Gen AI: CG Render to Image


Generative AI only really becomes useful in a professional context, when it is controllable or art directable with enough fidelity to meet the client’s demands. Which is why this workflow piqued my interest some time ago.

What this workflow allows you to do is input a very basic greyscale render and then leverage a diffusion image gen model to apply textures, look-dev, lighting and additional details based on the layout, composition of the original render.

In a conventional CG pipeline, This would require a large amount of resources. So the prospect of being able to use a workflow like this to speed up the process is interesting.

Essentially, we are taking a crude render from the layout stage and bypassing all down stream departments from there.

Note: The workflow isn’t new at this point, but I’m finally getting around to adding it this blog.

I’ve used three different packages in this workflow:

  • Houdini: CG scene creation & renders
  • Nuke: Image pre-processing (Depth re-mapping)
  • Comfy UI: Stable Diffusion

The following models and custom nodes are required:

  • Checkpoint: juggernautXL_v7Rundiffusion.safetensors
  • Visual Auto Encoder: sdxl_vae.safetensors
  • ControlNets:
    • depth-zoe-xl-v1.0-controlnet.safetensors
    • control-lora-canny-rank256.safetensors
  • Upscaller: 4x-UltraSharp.pth
  • Custom Nodes:
    • comfyui_controlnet_aux
    • WAS Node Suite
Workflow
  • Create a really simple 3D scene in a standard CG package.
  • Render out the beauty along with two utility renders: Depth and Mask IDs
  • The depth render will need to be remapped from 0-1 to 1-0.
    • 3D Packages will render values for 1 for the BG by default.
      Comfy requires values of 1 to represent the FG.

Note: The geometry used in the render is missing a lot of detail, its a simple scene used for blocking.

  • These three images are all we need as our inputs.
  • The workflow in comfy generates a new image that is guided by data either derived from or found in these three images.
  • The style of the final image is determined by text prompts as you might conventionally expect.
  • The main advantage of this workflow, is that it uses controlNets and masks to give greater control over the image than you would get from text prompts alone.

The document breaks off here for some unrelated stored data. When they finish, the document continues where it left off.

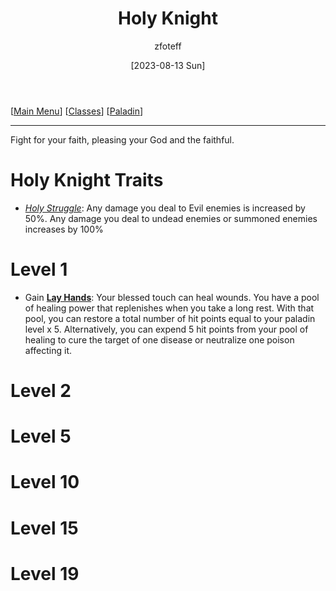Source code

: :PROPERTIES:
:ID:       60eb64e5-82ae-42d0-9b3f-e0a662fda360
:END:
#+title:    Holy Knight
#+filetags: :DND:paladin:
#+author:   zfoteff
#+date:     [2023-08-13 Sun]
#+summary:  Holy Knight subclass for the Paladin class.
#+HTML_HEAD: <link rel="stylesheet" type="text/css" href="../../static/stylesheets/subclass-style.css" />
#+BEGIN_CENTER
[[[id:7d419730-2064-41f9-80ee-f24ed9b01ac7][Main Menu]]] [[[id:69ef1740-156a-4e42-9493-49ec80a4ac26][Classes]]] [[[id:940552be-47cf-48ff-8ca0-8c2b7f629052][Paladin]]]
#+END_CENTER
-----
Fight for your faith, pleasing your God and the faithful.

* Holy Knight Traits
- _/Holy Struggle/_: Any damage you deal to Evil enemies is increased by 50%. Any damage you deal to undead enemies or summoned enemies increases by 100%
* Level 1
- Gain _*Lay Hands*_: Your blessed touch can heal wounds. You have a pool of healing power that replenishes when you take a long rest. With that pool, you can restore a total number of hit points equal to your paladin level x 5. Alternatively, you can expend 5 hit points from your pool of healing to cure the target of one disease or neutralize one poison affecting it.
* Level 2
* Level 5
* Level 10
* Level 15
* Level 19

The above Comfy workflow has three main stages:

  1. Main Image Generation
  2. Masked driven adjustments
  3. Image Upscaling

Each of these stages achieved through a specific node network that is interconnected to allow necessary data to flow from each stage to the next.

Main Image Generation

This is the main network of the workflow, it generates the base image. The output from this section of the workflow feeds into the network for the second stage and the output from that stage feeds into the third stage. This is essentially a non-destructive , layered workflow to the final image.

The main methods for controlling the image generation at this stage is the following techniques:

  • ControlNets:
    • Depth: This utilizes the depth render from our CG scene.
      I’ve found it to have the most influence over the scene, compared to Canny.
    • Canny: This utilizes the normal render to derive an edge detect image. This is also used to help place detail that is found in the CG render.
  • Image to image: The greyscale render is used to initialize the latent image and based on the level of denoising, This render as an input also contributes to the final image.
  • Text Prompts: Both positive and negative text prompts are used to guide the diffusion process into the desired look.

Below is the output from this initial generation step:

It’s not a bad start, not film quality by any means or photoreal but its could serve as concept art. The shipping containers are clearly not working well, which is what the next step is going to try and fix.

Masked driven adjustments

This stage is practically a duplication of the previous stage, with the one exception, It uses masks to only affect certain sections of the image. The latent image from the previous step is used as the initial latent image of this network.

  • ID Mask: The mask ID image is used to apply a secondary text prompt to specific parts of the image for additional control.

A more tailed text prompt is used to generate improved shipping containers.

Image Upscaling

Up until this point, the images being generated have been 1280×720. The upscale model being used allows to increase the original image upto x4 the original size.

Simple Approach

Below is a simple approach of using the upscale directly on the image. This respects the original source image the most, however new detail is not being injected. We have the extra pixels and but it lacks detail.

Re-generation Approach

Another approach to this, is to upscale the image then feed that larger image into a new image generation network, using the same prompts that were used to generate the source image.

This approach does give more detail, although it still lacking the level of detail and quality of a final image. The process inheritably changes aspects of the original as a side effect, which can give this workflow limited use cases.

COnclusion

When I discovered this workflow, it was the first time I had been genuinely excited about the use cases of gen AI in professional contexts. It allows you curate an image in broad strokes and then apply a huge amount of detail quickly.

Currently as this workflow stands, I can see it being useful for concept artwork and exploring different directions and looks quickly.

However there is still a long way to go before this particular workflow can be suitable for final images.

I need to find some time to explore any improvements that have developed in this area since I last looked at this workflow.